TASKS TO COMPLETE =>
**a)** Please duplicate the passage of the court opinion starting at "Before SPARKS and" and ending at "support a verdict.".
**b)** Name every attorney the court opinion lists as appearing for the appellant.
*** SOURCE EXCERPT ***
BALTIMORE & O. R. CO.[*]

No. 6635.

Circuit Court of Appeals, Seventh Circuit.

December 20, 1938.
Rehearing Denied March 27, 1939.

*161 Charles D. Clark, Henry D. Sheean, and E. W. Lademann, all of Chicago, Ill., and Howard W. Mountz and George E. Mountz, both of Garrett, Ind., for appellant.

Edward B. Henslee, of Fort Wayne, Ind., and Tom Davis and Ernest A. Michel, both of Minneapolis, Minn., for appellee.

Before SPARKS and TREANOR, Circuit Judges, and LINDLEY, District Judge.

LINDLEY, District Judge.

Defendant appeals from a judgment rendered against it in an action brought by plaintiff to recover for personal injuries and assigns error upon the action of the court in refusing its motion for a directed verdict. It insists also that the verdict is excessive; that the court erred in its instructions to the jury and that there is no substantial evidence to support a verdict.

The complaint charged that plaintiff was employed by defendant, an interstate carrier, as a brakeman; that at the time of the accident, defendant negligently failed to equip properly a certain car with an efficient brake wheel and brake staff, contrary to the provisions of the Safety Appliance Act, negligently provided a brake staff and wheel which fell to one side, when plaintiff attempted to operate same, and permitted the brake to be and remain in a defective and unsafe condition contrary to the provisions of the Safety Appliance Act.

The evidence of plaintiff was to the effect that at the time of the accident, it became his duty to tighten the brake on one of defendant's freight cars, an open gondola, the end-gates of which drop inwardly when it is desired to load material which extends beyond the length of the car if the end-gates are closed. To accommodate such loading the brake on the car is hinged at the lower end so that it may swing downwardly and outwardly to one side to a horizontal position. It can be operated in either position. Just before the accident, the brake was upright, engaged in a metal slot and held in place by a latch. This latch closes the slot in which the upright staff is held and when the operator raises the latch and swings the brake staff downwardly to horizontal position it rests in another slot provided for that position.
*** LISTED ENTRIES ***
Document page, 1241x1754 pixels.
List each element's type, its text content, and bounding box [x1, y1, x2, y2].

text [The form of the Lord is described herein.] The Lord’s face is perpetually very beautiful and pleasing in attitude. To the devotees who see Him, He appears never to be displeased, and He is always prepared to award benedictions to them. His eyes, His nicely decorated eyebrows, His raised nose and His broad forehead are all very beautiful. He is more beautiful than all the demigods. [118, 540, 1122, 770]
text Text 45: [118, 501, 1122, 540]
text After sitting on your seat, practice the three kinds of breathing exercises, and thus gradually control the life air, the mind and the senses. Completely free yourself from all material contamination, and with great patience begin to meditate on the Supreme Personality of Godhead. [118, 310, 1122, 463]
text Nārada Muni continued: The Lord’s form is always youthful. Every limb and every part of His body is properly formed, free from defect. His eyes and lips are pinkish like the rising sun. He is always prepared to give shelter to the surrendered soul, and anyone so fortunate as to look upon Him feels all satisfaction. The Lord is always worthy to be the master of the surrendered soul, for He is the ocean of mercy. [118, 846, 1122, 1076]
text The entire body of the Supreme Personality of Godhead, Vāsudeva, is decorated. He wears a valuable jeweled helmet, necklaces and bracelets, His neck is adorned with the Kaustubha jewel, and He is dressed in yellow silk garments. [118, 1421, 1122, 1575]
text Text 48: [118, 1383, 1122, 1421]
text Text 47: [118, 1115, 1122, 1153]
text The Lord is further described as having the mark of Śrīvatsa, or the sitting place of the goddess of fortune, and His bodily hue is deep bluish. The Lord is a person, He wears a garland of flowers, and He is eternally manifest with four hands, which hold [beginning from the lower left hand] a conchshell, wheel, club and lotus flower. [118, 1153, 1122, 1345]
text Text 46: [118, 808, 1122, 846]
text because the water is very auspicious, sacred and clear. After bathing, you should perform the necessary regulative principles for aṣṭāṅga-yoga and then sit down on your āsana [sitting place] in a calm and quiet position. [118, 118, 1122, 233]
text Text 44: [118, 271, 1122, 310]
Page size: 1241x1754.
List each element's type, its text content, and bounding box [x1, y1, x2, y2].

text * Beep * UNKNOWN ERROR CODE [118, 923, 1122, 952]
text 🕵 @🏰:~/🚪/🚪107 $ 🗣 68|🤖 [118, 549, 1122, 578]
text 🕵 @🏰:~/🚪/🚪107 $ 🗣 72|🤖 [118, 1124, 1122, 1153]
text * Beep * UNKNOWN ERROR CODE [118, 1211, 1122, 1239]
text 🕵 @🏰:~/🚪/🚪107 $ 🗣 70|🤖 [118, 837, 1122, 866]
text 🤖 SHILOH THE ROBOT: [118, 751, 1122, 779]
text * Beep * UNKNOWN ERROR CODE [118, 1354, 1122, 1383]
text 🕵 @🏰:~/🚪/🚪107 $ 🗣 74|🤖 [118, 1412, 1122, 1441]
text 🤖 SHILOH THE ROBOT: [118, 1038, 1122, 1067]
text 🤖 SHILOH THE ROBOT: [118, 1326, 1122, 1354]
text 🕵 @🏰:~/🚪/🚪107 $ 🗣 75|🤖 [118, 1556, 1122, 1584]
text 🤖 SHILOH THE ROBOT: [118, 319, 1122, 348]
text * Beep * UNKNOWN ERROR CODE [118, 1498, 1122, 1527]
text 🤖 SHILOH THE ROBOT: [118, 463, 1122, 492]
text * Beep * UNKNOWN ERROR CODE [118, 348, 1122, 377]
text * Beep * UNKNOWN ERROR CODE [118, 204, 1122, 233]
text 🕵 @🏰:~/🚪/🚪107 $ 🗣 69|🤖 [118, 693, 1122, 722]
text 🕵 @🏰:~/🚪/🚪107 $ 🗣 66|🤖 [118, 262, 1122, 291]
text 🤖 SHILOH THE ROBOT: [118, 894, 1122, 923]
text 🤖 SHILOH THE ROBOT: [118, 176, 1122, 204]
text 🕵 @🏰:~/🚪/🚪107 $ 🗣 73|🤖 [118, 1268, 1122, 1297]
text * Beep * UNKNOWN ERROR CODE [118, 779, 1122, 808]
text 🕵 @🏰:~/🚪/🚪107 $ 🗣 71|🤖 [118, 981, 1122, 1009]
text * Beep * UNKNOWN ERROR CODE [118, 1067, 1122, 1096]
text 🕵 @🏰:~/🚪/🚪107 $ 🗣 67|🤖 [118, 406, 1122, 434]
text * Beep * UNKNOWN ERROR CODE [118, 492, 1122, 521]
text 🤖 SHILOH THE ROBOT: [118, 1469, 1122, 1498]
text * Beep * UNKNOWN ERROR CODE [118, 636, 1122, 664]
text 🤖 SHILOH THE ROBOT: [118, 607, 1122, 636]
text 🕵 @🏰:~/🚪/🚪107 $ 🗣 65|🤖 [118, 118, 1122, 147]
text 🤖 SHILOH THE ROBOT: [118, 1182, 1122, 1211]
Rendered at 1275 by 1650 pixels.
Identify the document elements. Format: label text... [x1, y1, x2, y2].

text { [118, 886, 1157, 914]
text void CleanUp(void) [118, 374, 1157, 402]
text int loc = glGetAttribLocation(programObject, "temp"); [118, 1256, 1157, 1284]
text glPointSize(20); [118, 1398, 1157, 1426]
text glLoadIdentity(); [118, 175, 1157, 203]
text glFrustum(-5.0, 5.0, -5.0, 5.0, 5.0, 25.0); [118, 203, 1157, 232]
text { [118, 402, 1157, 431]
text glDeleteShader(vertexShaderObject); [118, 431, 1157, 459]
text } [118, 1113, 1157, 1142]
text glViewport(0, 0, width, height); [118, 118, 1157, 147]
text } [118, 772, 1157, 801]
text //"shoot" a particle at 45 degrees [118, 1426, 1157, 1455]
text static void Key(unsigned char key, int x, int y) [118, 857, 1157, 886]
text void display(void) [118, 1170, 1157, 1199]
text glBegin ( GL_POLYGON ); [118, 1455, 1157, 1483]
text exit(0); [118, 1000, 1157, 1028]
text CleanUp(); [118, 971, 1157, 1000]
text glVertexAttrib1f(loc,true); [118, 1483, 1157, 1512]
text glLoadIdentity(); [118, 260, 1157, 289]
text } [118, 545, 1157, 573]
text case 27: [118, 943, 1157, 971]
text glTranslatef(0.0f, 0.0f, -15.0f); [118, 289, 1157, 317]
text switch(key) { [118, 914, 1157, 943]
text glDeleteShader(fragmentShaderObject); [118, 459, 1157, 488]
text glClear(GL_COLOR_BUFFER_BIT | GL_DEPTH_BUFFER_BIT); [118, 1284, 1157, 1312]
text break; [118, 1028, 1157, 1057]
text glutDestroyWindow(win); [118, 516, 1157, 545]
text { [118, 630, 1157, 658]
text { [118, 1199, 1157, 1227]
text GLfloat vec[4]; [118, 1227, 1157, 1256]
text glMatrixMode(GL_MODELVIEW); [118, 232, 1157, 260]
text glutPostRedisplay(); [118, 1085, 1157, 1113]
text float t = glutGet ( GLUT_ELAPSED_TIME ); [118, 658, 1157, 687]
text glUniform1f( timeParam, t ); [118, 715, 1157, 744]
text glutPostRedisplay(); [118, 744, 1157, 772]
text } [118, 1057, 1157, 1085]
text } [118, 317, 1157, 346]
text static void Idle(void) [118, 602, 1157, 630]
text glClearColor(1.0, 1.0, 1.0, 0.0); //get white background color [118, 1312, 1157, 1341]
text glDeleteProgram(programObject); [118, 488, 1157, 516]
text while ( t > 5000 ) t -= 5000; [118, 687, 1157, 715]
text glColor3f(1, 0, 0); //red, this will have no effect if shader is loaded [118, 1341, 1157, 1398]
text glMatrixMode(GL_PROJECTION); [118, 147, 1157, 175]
***
EXERCISE RESPONSES =>
**a)**
Before SPARKS and TREANOR, Circuit Judges, and LINDLEY, District Judge.

LINDLEY, District Judge.

Defendant appeals from a judgment rendered against it in an action brought by plaintiff to recover for personal injuries and assigns error upon the action of the court in refusing its motion for a directed verdict. It insists also that the verdict is excessive; that the court erred in its instructions to the jury and that there is no substantial evidence to support a verdict.

**b)**
Charles D. Clark
Henry D. Sheean
E. W. Lademann
Howard W. Mountz
George E. Mountz